Its subscription billings for the third quarter came in at $1.08 billion, up 25 percent from the comparable period of 2019. Moreover, its big customers, with an annual contract value of more than $1 million, increased 25 percent to 1,012.
ServiceNow is confident that it will continue to perform well in 2021. Moreover, most analysts have a “Buy” rating for the stock with an average price target estimate of $ 575 per share, suggesting that the company’s share price will go up in the coming quarters.
Inmode Ltd (NASDAQ: INMD) is famous for its proprietary handheld gadgets that are used by cosmetic surgery centers to perform a wide range of aesthetic procedures. Its devices are based on radio frequency (RF) technology and allow cosmetic surgeons to contour almost any part of the body without surgery.
The Israel-based company has been performing well after going public last year. Inmode stock value has surged more than 18 percent so far this year. In its latest quarterly report, the company posted record revenue of $59.7 million, up 49 percent on a year-over-year basis. Earnings in the third quarter jumped to $23.9 million, well above $16.2 million in the comparable period of 2019.

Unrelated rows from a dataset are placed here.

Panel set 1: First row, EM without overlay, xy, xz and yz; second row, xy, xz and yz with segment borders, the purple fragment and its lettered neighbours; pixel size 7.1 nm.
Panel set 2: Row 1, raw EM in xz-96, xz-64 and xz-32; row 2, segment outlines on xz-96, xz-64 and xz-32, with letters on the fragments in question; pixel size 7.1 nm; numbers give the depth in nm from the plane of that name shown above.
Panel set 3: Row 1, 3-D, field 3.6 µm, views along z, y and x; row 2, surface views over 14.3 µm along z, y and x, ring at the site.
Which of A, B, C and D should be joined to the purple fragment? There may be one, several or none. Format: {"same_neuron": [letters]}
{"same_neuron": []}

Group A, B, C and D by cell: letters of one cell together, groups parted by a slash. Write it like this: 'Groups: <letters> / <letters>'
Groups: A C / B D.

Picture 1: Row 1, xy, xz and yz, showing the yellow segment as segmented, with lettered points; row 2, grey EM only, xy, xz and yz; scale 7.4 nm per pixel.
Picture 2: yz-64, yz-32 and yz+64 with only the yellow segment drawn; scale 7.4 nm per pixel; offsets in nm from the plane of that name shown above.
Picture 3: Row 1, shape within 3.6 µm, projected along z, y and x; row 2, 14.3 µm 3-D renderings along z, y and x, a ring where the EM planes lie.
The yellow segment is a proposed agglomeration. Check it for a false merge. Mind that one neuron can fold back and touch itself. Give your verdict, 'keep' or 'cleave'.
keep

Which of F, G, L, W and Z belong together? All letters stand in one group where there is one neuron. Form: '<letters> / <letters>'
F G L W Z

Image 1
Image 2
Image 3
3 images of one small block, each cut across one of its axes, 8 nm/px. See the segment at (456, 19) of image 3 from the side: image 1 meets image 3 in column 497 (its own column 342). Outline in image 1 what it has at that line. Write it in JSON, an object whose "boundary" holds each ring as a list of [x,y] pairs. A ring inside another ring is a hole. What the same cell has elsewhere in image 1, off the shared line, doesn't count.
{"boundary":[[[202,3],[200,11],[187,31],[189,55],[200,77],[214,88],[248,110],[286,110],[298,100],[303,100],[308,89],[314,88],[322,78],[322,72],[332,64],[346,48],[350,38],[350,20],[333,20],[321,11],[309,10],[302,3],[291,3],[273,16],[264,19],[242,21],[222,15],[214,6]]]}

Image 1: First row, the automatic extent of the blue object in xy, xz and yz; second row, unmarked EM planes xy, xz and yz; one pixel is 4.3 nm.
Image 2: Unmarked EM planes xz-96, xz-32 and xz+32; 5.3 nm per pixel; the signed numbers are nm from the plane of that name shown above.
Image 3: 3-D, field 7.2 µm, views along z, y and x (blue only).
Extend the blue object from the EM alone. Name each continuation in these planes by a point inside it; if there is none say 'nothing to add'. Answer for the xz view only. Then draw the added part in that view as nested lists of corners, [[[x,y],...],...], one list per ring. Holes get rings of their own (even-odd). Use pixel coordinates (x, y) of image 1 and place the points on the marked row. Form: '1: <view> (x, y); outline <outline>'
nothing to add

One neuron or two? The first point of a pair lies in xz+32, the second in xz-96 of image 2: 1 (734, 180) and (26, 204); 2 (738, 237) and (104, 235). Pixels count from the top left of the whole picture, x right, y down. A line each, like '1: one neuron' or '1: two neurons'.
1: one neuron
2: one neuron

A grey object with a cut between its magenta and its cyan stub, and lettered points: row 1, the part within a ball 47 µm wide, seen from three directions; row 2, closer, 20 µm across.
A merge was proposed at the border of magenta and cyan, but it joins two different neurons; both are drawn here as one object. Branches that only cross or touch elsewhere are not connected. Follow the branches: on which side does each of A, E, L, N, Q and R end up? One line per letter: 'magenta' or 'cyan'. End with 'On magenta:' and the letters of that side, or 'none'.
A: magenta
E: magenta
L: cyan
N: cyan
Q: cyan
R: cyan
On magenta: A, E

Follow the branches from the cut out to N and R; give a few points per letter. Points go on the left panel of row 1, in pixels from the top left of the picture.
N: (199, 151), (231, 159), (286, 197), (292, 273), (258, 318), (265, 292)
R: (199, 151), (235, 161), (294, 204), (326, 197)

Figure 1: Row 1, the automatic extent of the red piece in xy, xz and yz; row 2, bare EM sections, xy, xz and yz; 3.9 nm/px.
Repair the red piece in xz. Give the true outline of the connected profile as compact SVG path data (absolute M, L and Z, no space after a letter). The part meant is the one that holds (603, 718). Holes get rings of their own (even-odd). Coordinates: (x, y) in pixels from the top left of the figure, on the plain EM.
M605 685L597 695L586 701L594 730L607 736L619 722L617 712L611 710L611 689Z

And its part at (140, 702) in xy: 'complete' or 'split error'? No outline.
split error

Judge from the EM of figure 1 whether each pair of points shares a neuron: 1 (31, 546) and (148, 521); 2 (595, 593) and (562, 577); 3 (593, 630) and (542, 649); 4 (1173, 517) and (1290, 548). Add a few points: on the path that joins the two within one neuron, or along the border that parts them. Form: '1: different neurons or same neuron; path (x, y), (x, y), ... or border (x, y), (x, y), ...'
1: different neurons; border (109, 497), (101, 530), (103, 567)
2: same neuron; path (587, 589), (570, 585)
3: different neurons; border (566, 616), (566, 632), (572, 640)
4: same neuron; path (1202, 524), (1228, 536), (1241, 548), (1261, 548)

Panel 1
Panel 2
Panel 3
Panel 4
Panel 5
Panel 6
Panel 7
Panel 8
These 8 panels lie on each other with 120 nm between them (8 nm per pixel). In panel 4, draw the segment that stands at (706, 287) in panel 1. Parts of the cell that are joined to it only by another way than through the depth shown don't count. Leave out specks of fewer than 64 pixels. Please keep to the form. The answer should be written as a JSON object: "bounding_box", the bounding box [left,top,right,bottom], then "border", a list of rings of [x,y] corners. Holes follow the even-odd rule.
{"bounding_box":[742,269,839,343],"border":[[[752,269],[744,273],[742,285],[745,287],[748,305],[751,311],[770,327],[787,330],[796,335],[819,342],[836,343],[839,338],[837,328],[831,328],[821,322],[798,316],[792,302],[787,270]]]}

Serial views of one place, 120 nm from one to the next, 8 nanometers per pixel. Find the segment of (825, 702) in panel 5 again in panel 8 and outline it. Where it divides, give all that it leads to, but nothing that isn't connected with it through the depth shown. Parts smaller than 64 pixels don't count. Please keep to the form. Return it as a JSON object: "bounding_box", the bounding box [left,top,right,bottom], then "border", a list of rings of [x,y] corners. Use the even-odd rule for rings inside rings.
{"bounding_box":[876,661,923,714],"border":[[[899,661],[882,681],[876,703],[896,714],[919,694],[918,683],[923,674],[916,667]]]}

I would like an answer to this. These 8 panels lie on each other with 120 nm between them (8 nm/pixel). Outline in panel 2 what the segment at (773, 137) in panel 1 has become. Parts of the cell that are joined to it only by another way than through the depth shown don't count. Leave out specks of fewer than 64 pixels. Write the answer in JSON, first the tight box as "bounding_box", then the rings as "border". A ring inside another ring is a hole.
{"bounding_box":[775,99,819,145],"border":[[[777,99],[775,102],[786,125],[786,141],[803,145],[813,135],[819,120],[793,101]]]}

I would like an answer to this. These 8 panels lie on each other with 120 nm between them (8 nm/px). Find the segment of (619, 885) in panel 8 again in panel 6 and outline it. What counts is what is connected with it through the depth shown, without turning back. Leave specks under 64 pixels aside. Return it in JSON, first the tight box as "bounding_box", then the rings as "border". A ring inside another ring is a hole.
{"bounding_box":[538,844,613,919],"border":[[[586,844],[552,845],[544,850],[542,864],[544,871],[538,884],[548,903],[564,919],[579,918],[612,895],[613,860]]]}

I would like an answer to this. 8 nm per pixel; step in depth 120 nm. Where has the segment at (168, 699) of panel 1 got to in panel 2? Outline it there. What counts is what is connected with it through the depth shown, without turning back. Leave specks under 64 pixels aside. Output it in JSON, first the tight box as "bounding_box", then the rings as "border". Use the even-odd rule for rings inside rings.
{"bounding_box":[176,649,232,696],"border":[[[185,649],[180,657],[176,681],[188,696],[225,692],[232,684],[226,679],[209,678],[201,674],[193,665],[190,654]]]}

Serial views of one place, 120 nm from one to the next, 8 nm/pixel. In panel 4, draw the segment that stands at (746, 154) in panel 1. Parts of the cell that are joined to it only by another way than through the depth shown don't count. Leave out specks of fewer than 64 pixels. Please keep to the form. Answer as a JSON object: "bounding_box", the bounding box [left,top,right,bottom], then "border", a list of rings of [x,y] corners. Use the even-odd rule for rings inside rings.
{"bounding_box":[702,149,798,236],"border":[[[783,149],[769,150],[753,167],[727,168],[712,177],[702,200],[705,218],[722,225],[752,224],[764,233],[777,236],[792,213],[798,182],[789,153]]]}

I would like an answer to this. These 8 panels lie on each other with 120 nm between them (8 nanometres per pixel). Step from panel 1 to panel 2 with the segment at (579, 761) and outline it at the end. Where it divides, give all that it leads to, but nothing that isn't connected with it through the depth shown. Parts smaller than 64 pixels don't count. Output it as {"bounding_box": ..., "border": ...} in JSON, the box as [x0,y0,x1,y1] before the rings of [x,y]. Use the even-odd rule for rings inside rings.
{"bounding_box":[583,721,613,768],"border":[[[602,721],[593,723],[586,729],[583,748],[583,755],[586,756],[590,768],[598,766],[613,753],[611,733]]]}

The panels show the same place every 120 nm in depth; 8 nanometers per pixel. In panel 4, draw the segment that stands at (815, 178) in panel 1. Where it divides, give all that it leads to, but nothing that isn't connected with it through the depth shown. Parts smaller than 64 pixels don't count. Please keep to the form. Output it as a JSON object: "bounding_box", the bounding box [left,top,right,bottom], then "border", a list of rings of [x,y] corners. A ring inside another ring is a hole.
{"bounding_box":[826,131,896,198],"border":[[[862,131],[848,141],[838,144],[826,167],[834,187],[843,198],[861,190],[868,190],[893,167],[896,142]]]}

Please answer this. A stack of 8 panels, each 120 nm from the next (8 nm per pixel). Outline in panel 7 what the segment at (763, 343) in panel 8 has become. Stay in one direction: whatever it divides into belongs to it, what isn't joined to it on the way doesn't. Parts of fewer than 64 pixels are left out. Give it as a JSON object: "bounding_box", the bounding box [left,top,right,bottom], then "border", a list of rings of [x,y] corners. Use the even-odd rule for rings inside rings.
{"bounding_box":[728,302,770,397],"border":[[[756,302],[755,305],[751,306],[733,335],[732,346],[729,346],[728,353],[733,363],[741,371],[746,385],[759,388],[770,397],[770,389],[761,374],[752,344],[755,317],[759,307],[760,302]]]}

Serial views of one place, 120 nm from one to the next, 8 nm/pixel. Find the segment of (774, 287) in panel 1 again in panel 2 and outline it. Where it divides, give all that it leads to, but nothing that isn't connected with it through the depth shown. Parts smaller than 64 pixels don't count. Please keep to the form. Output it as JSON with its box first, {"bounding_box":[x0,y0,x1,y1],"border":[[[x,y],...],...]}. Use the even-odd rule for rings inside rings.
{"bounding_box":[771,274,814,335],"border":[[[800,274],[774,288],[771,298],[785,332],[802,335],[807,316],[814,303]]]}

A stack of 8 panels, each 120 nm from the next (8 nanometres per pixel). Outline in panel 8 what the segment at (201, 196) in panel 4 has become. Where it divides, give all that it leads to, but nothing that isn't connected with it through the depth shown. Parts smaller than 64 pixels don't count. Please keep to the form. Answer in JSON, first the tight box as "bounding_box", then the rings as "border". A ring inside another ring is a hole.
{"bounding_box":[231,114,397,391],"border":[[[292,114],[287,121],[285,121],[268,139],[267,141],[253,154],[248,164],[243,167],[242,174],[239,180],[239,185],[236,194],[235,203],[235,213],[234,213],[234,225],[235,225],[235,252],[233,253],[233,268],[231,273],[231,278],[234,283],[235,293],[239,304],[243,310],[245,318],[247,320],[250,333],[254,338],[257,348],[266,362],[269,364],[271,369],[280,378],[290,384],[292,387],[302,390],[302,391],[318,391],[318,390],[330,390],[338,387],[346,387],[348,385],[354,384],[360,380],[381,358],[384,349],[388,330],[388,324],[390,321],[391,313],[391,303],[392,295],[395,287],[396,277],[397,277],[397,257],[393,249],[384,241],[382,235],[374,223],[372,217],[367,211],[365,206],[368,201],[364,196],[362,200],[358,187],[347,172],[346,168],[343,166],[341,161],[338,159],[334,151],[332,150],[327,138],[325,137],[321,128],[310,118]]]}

The recent financial performance of the company suggests robust demand for its products. Moreover, if we look at the recommendations, most analysts have a “Buy” rating for the stock, with a consensus price target of $51 per share.
Alibaba Group Holding Ltd. (NYSE: BABA) was performing well this year until it experienced a couple of major setbacks. Its affiliate, Ant Group, was set to go public last month when Chinese regulators suspended its IPO. Moreover, Alibaba is facing increased scrutiny from the Chinese government over its monopolistic practices such as price discrimination and preferential treatment for online vendors on its platform.
However, the company’s growth rates still look strong. It is leading the Chinese e-commerce market with a controlling share of 56 percent. Its closest rival in China is JD.com, which holds nearly 17 percent share of the market.
Alibaba also beat analysts’ expectations in its latest quarterly report released last month. Its second-quarter revenue jumped 30 percent on a year-over-year basis, marking the strength of its business despite the Covid-19 pandemic. In short, Alibaba stock is expected to go up after addressing the challenges it is facing right now.